* Exercices *
**a.** Dans la discussion sur les lecteurs de disquettes des PowerBook, quel type de lecteur équipe le Pismo ?
**b.** Recopiez le passage de la discussion sur les lecteurs de disquettes des PowerBook qui commence par « Merci, je vais » et se poursuit jusqu'à « melaure (17 Février 2013) ».
**c.** Rédigez la suite de la discussion sur les lecteurs de disquettes des PowerBook, à partir de la dernière ligne affichée.

J'ai quelques disquettes "double densité" ici, mes "vieux tromblons" (PB Duo 230, PB 190 et PB 1400cs) les formattent, lisent et écrivent sans problème. Pour le Wallstreet, je ne sais pas, je pense que oui, mais mon Pismo, lui ne le peut pas, mais je pense que c'est parce qu'il n'a pas un "vrai" lecteur de disquettes (c'est un "SuperDisk" qu'il a, pour des disquettes de 120 Mo, mais qui peut aussi formater lire et écrire les disquettes HD (1,4 Mo), mais pas les DD (800 Ko).

Par contre, une précision : les "vrais" lecteurs "800Ko" ne peuvent pas tous lire/écrire les disquettes HD à "trou bouché". certains le peuvent, d'autres non (problème de têtes de lecture, je suppose).


----------



## cham (17 Février 2013)

Merci, je vais donc me mettre à la recherche d'un module lecteur de disquettes pour PowerBook WallStreet. Au pire, si ça ne fonctionne pas, je devrai ajouter un PowerBook Duo à ma collection


----------



## melaure (17 Février 2013)

* Documents fournis *

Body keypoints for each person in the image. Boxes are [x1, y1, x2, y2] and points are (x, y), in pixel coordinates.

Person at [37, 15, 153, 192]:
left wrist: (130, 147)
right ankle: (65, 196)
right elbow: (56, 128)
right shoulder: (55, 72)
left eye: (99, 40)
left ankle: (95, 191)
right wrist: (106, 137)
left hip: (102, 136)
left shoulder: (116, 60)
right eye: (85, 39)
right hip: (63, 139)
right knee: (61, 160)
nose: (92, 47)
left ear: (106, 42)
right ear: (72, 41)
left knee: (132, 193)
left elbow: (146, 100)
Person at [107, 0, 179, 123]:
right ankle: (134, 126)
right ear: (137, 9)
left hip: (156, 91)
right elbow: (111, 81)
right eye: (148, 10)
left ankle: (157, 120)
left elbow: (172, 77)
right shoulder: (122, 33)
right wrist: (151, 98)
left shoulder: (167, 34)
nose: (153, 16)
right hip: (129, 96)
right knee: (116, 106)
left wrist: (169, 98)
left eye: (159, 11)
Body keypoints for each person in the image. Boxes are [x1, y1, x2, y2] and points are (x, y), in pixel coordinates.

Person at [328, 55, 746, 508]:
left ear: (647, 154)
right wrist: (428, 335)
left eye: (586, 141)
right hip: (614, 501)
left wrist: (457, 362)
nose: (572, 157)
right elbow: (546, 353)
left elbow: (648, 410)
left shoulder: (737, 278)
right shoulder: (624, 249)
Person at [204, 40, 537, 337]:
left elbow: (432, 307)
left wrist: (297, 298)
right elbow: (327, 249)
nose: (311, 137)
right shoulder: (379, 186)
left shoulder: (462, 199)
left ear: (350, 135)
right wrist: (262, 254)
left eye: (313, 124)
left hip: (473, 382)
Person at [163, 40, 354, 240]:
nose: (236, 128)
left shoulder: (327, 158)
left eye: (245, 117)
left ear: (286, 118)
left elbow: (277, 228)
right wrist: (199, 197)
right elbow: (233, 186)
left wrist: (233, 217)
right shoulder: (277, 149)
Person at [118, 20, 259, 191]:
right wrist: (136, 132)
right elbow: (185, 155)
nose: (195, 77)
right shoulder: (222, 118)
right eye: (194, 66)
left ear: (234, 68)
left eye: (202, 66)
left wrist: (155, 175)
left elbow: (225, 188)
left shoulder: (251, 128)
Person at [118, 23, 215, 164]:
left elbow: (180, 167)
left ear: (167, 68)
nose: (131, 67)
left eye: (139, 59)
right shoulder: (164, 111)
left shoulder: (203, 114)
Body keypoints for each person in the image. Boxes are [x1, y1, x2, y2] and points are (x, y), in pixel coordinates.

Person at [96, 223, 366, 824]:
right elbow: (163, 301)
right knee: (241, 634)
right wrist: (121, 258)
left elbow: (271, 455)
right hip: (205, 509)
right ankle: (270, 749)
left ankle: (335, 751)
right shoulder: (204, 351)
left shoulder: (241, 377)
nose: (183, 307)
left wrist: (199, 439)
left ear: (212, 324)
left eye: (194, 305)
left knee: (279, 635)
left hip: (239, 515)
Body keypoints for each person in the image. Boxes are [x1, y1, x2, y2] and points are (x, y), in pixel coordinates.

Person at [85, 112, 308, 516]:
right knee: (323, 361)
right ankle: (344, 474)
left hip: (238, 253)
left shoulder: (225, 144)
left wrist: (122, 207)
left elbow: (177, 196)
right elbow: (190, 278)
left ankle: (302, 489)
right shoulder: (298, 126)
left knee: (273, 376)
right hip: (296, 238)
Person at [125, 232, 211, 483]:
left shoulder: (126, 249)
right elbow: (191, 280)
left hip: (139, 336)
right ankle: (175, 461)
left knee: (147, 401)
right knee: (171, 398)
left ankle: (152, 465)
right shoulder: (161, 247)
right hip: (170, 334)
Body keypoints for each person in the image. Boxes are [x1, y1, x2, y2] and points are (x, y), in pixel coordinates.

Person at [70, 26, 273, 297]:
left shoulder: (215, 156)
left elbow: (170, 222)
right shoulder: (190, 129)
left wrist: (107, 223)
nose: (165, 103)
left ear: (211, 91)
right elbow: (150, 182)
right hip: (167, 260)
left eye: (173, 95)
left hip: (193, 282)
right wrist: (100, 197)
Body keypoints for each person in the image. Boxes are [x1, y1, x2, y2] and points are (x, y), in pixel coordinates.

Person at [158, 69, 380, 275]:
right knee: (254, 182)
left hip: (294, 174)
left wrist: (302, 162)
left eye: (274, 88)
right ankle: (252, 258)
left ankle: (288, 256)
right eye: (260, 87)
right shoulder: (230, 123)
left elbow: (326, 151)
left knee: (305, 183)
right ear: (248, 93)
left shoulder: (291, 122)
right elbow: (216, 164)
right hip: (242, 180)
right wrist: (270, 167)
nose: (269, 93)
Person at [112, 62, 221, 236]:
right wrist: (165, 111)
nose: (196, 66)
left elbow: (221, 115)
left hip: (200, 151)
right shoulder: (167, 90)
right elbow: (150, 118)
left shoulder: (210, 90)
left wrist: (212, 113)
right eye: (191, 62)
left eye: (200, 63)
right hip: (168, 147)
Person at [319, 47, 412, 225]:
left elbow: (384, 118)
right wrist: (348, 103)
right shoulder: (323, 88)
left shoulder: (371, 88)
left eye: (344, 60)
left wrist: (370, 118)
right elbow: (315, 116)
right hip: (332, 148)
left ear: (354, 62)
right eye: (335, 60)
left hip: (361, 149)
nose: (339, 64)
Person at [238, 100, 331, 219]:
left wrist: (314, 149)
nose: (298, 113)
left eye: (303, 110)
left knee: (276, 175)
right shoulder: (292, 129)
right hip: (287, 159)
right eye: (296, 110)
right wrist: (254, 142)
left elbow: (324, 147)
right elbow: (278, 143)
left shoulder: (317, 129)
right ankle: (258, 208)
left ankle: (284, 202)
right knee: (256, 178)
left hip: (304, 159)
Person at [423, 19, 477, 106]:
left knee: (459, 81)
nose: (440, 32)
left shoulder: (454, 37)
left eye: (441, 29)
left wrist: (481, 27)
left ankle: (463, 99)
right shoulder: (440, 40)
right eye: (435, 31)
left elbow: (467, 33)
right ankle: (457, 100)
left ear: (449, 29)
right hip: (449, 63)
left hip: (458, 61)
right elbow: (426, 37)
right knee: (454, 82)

* Réponses aux activités *
**a.** Un lecteur « SuperDisk », prévu pour des disquettes de 120 Mo.

**b.**
Merci, je vais donc me mettre à la recherche d'un module lecteur de disquettes pour PowerBook WallStreet. Au pire, si ça ne fonctionne pas, je devrai ajouter un PowerBook Duo à ma collection


----------



## melaure (17 Février 2013)

**c.**
Il est possible aussi de racheter des DD double face, je l'ai fait sur le salon Amiga de Tain l'hermitage il y a un an ... un bon paquet de 50 pour être tranquille 

Dès que j'aurais réinstallé mon bureau et mes Macs monoblocs je pourrais aider si besoin  (j'aurais d'ailleurs moi même besoin d'aide avec mes disques SC pas reconnu par le Mac+, mais je ferais un autre sujet).

Si il y a du monde aussi sur silicium.org et des gens avec tout ce qu'il faut pour les mac 68k.

Tu ne serais pas dans la région lyonnaise ?


----------



## cham (20 Février 2013)

melaure a dit:


> Tu ne serais pas dans la région lyonnaise ?



Plutôt région parisienne en fait.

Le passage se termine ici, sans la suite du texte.